OK, I appear to have discovered the cause of the problem. My suspicions started when I said I had disconnected everything, because I had (at least from the negative terminal), yet I was showing some kind of continuity between the negative terminal and the rigging. The only explanation was that the negative and positive terminals were shorting so I disconnected both positive and negative connections so that I had nothing connected to the battery, ran a continuity test between the positive and negative and voila, continuity.

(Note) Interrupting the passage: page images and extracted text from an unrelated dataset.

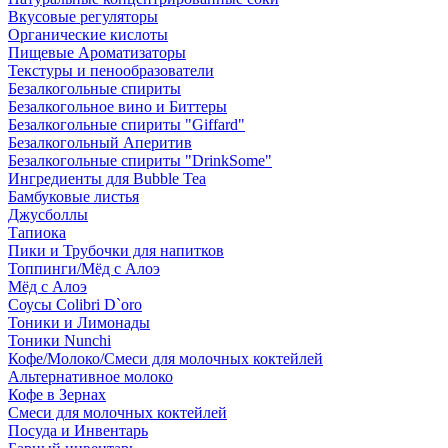
Вкусовые регуляторы
Органические кислоты
Пищевые Ароматизаторы
Текстуры и пенообразователи
Безалкогольные спириты
Безалкогольное вино и Биттеры
Безалкогольные спириты "Giffard"
Безалкогольный Аперитив
Безалкогольные спириты "DrinkSome"
Ингредиенты для Bubble Tea
Бамбуковые листья
Джусболлы
Тапиока
Пики и Трубочки для напитков
Топпинги/Мёд с Алоэ
Мёд с Алоэ
Соусы Colibri D`oro
Тоники и Лимонады
Тоники Nunchi
Кофе/Молоко/Смеси для молочных коктейлей
Альтернативное молоко
Кофе в Зернах
Смеси для молочных коктейлей
Посуда и Инвентарь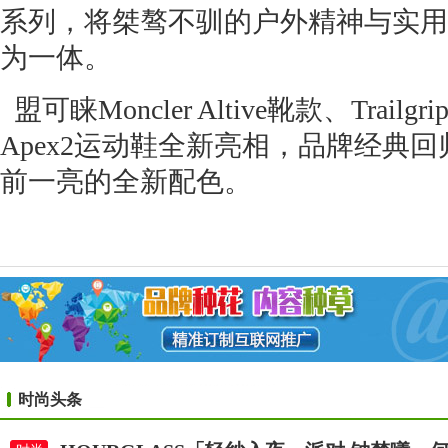
系列，将桀骜不驯的户外精神与实用
为一体。
盟可睐Moncler Altive靴款、Trailgrip 
Apex2运动鞋全新亮相，品牌经典
前一亮的全新配色。
时尚头条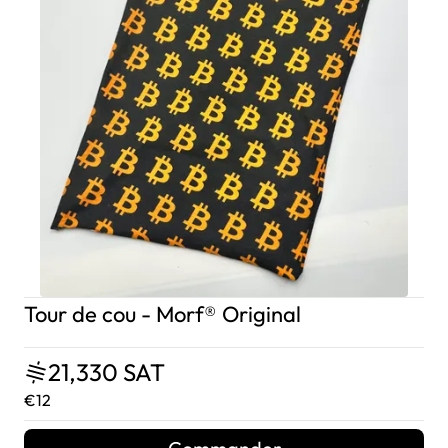
Tour de cou - Morf® Original
21,330 SAT
€12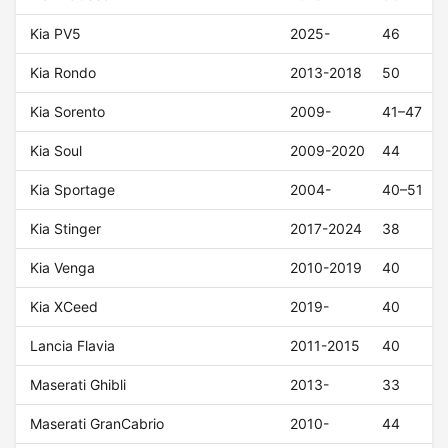
Kia PV5
2025-
46
Kia Rondo
2013-2018
50
Kia Sorento
2009-
41–47
Kia Soul
2009-2020
44
Kia Sportage
2004-
40–51
Kia Stinger
2017-2024
38
Kia Venga
2010-2019
40
Kia XCeed
2019-
40
Lancia Flavia
2011-2015
40
Maserati Ghibli
2013-
33
Maserati GranCabrio
2010-
44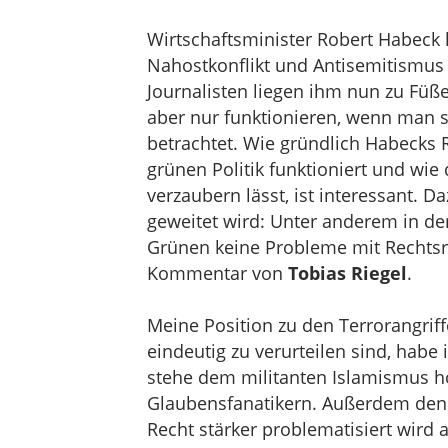
Wirtschaftsminister Robert Habeck h
Nahostkonflikt und Antisemitismus 
Journalisten liegen ihm nun zu Fü
aber nur funktionieren, wenn man si
betrachtet. Wie gründlich Habecks 
grünen Politik funktioniert und wie
verzaubern lässt, ist interessant. 
geweitet wird: Unter anderem in der
Grünen keine Probleme mit Rechtsra
Kommentar von
Tobias Riegel
.
Meine Position zu den Terrorangrif
eindeutig zu verurteilen sind, habe 
stehe dem militanten Islamismus hö
Glaubensfanatikern. Außerdem denk
Recht stärker problematisiert wird 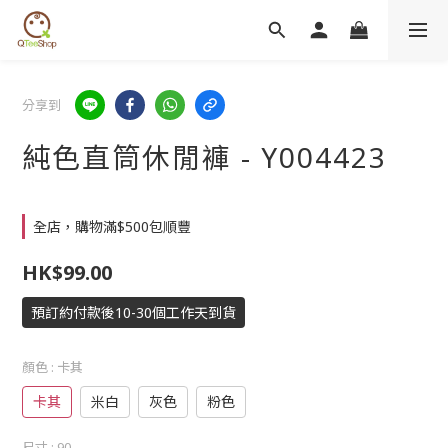
分享到
純色直筒休閒褲 - Y004423
全店，購物滿$500包順豐
HK$99.00
預訂約付款後10-30個工作天到貨
顏色
: 卡其
卡其
米白
灰色
粉色
尺寸
: 90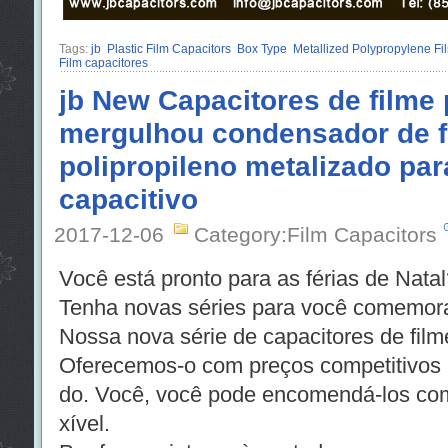
Tags:
jb
Plastic Film Capacitors
Box Type
Metallized Polypropylene Fi
Film capacitores
jb New Capacitores de filme 
mergulhou condensador de f
polipropileno metalizado par
capacitivo
2017-12-06
Category:Film Capacitors
Você está pronto para as férias de Natal
Tenha novas séries para você comemorar
Nossa nova série de capacitores de filme
Oferecemos-o com preços competitivos 
do. Você, você pode encomendá-los com
xível.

Correct me if I am wrong but a battery shouldn't show continuity between the +ve and -ve terminal. Therefore I have a battery short. This pretty much explains everything.

@whipper_snapper - hope this answers some of your questions. Since posting I have been discussing some of these questions with my friend on 'Pure Chance', who explained that indeed many boats are wired this way.

I suppose the next issue is to establish how this happened, or is this merely a manifestation of tired, old batteries?

With the problems identified in mind, does your explanation of reverse polarity from the mains still stand? Like I said before I have rewired the mains cable and no longer have the have the white-hot guardrail problem, so it's possible I've solved that problem. When I rewired it I noticed the earth had never been connected, so could this have solved the problem? I don't have a galvanic isolator but would it be naive of me to assume that my Mastervolt mains charger has one built it?
 
Ah no, wait a minute. It's only showing continuity ONE WAY, when I connect the COM to the +ve and ohm cable to the -ve. I've guessing this is merely showing the polarity movement between the two so that makes sense and is therefore not the answer to my problem, damn it.